Закатываю глаза на эту простую патрифидскую истину: хорошее и плохое, и непреодолимая пропасть между ними. Не отрицаю, есть в этой простоте и прямоте что-то привлекательное. Если б только в глазах патрифида не было так сложно быть хорошим, и так легко – плохим.

Гашпар поднимает полог шатра, и мы оба проходим внутрь. Очаг Койетана молчит, и его постель холодна. Гашпар шепчет, вызывая к жизни небольшой огонёк, а я подхожу к деревянному столу, где рядом стоит ведро с водой и жестяная кружка. Ведро почти полное, но вид у него странный – жидкость кажется гуще, чем должна быть вода.

Когда я наклоняюсь, чтобы осмотреть воду, стол пошатывается. Хмурюсь и смотрю вниз. В земляном полу шатра Койетана виднеется маленькая дыра, куда и угодила одна из ножек стола.

– Что ты делаешь? – требовательно спрашивает Гашпар. – Не ройся в чужих вещах, будто обыкновенный вор.

Игнорирую его замечание.
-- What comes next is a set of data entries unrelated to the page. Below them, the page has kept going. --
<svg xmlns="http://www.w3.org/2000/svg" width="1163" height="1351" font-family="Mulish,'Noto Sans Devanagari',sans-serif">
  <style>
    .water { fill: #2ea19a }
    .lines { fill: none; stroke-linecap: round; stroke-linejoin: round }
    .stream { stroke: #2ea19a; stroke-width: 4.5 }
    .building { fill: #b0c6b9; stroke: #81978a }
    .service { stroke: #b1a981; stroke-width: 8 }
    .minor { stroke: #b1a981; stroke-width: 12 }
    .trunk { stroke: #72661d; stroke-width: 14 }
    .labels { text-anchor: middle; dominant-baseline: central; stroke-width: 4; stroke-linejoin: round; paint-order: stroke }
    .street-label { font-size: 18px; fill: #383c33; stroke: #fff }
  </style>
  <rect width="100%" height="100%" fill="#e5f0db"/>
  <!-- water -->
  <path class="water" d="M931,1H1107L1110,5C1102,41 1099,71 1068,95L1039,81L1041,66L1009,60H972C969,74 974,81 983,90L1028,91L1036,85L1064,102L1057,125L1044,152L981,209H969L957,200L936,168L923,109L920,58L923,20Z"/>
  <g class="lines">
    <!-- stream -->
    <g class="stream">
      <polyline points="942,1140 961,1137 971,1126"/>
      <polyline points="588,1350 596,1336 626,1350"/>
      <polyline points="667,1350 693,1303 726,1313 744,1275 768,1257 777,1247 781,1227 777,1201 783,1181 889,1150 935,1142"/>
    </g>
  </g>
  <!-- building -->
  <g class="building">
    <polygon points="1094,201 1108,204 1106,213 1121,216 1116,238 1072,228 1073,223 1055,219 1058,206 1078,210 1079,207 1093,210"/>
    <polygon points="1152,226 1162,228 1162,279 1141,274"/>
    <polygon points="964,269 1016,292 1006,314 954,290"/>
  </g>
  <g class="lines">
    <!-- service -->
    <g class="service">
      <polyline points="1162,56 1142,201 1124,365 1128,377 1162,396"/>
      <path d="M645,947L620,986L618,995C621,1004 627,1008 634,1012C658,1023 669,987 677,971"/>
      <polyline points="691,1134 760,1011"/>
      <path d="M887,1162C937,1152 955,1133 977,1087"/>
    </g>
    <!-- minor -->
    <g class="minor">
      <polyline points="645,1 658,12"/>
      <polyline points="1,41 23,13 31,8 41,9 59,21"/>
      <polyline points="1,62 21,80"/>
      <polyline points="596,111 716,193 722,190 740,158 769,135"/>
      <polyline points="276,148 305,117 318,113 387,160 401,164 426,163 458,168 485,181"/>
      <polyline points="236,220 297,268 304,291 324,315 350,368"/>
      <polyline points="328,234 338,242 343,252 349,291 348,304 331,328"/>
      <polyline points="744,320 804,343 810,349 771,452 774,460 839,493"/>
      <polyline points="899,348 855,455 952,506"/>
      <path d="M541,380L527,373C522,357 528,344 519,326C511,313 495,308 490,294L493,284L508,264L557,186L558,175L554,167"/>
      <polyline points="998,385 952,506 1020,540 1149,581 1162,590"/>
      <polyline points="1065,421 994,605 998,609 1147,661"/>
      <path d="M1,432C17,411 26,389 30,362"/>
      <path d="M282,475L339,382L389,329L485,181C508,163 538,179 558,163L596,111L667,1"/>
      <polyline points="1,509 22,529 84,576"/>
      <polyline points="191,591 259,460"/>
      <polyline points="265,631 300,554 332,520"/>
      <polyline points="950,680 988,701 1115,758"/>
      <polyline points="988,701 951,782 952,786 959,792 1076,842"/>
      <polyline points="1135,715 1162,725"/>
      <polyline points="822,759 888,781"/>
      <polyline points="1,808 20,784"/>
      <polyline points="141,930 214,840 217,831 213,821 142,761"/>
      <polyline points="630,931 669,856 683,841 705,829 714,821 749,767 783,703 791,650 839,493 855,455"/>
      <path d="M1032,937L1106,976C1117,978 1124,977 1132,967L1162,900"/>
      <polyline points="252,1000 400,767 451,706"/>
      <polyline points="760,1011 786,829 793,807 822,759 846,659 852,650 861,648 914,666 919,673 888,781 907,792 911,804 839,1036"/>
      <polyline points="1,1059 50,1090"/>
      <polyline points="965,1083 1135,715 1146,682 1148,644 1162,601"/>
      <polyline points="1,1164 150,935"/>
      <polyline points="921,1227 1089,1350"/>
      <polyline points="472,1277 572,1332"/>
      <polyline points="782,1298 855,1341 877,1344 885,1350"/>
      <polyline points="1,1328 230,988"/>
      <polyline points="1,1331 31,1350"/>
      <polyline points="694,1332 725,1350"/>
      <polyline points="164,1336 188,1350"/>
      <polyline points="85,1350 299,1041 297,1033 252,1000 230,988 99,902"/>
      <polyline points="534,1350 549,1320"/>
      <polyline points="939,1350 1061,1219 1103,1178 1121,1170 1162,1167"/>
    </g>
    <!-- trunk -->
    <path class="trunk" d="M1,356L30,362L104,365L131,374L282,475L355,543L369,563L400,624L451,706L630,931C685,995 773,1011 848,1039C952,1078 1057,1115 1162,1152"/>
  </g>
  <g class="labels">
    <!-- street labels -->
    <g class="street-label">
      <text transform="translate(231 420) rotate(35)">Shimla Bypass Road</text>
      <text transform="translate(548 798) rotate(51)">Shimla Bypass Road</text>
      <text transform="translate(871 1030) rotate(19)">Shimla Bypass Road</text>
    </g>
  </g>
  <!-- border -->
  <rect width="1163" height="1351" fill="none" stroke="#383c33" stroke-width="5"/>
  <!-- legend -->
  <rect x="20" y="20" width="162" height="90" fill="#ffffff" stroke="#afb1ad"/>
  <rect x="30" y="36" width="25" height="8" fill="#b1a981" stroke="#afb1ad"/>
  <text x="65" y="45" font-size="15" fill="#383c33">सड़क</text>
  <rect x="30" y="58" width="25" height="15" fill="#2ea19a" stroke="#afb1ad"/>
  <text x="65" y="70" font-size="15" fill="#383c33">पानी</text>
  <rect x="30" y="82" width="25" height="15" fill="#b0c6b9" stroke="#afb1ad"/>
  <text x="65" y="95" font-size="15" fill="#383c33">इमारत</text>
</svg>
Дыра маленькая, чёрная, как колодец. Просовываю руку внутрь до запястья, шевелю пальцами, пока они наконец не зацепляются за что-то. Когда я вытягиваю это «что-то» – мои вены словно обращаются в лёд.

Отбросив свои принципы, Гашпар заглядывает мне через плечо.

– Что там?

– Кукла, – отвечаю я.

Кукла маленькой девочки из глины и палочек, с лоскутом шерстяной ткани вместо юбки и простой жёлтой травой вместо волос. Ни глаз, ни рта у куклы нет – только немое, невидящее лицо из глины.

– Зачем ему кукла? – спрашивает Гашпар. – И зачем её прятать?

Снова влезаю в дыру. На этот раз мои пальцы смыкаются вокруг чего-то поменьше, но более податливого. Горсть тёмных ягод. Их фиолетовый сок окрашивает морщинки на моей ладони.

И ещё один цвет мешается с этим – глубокий глянцево-красный, почти чёрный.

Роняю ягоды на землю. Они оставляют на земле полосу крови. Смотрю на Гашпара, и, судя по ужасу на его лице, он тоже всё понимает.

– Что это ты там делаешь, волчица?

Мы с Гашпаром оборачиваемся идеально синхронно. Койетан стоит на пороге своего шатра, и его лицо раскраснелось ещё сильнее, чем раньше, покрывшись пятнами лопнувших кровеносных сосудов. В его глазах – злой бесцветный блеск.

Шепчу:

– Это ты. Ты убил ту маленькую девочку. Эсти.

– Да, – отвечает он.

– И Ханну. И Болаза.

Гашпар тянется к топору.

– Стало быть, ты не просто слабый мужчина. Ты – чудовище.

– Зачем ты это сделал? – хрипло спрашиваю я. В горле горит. – Зачем убивал собственный народ?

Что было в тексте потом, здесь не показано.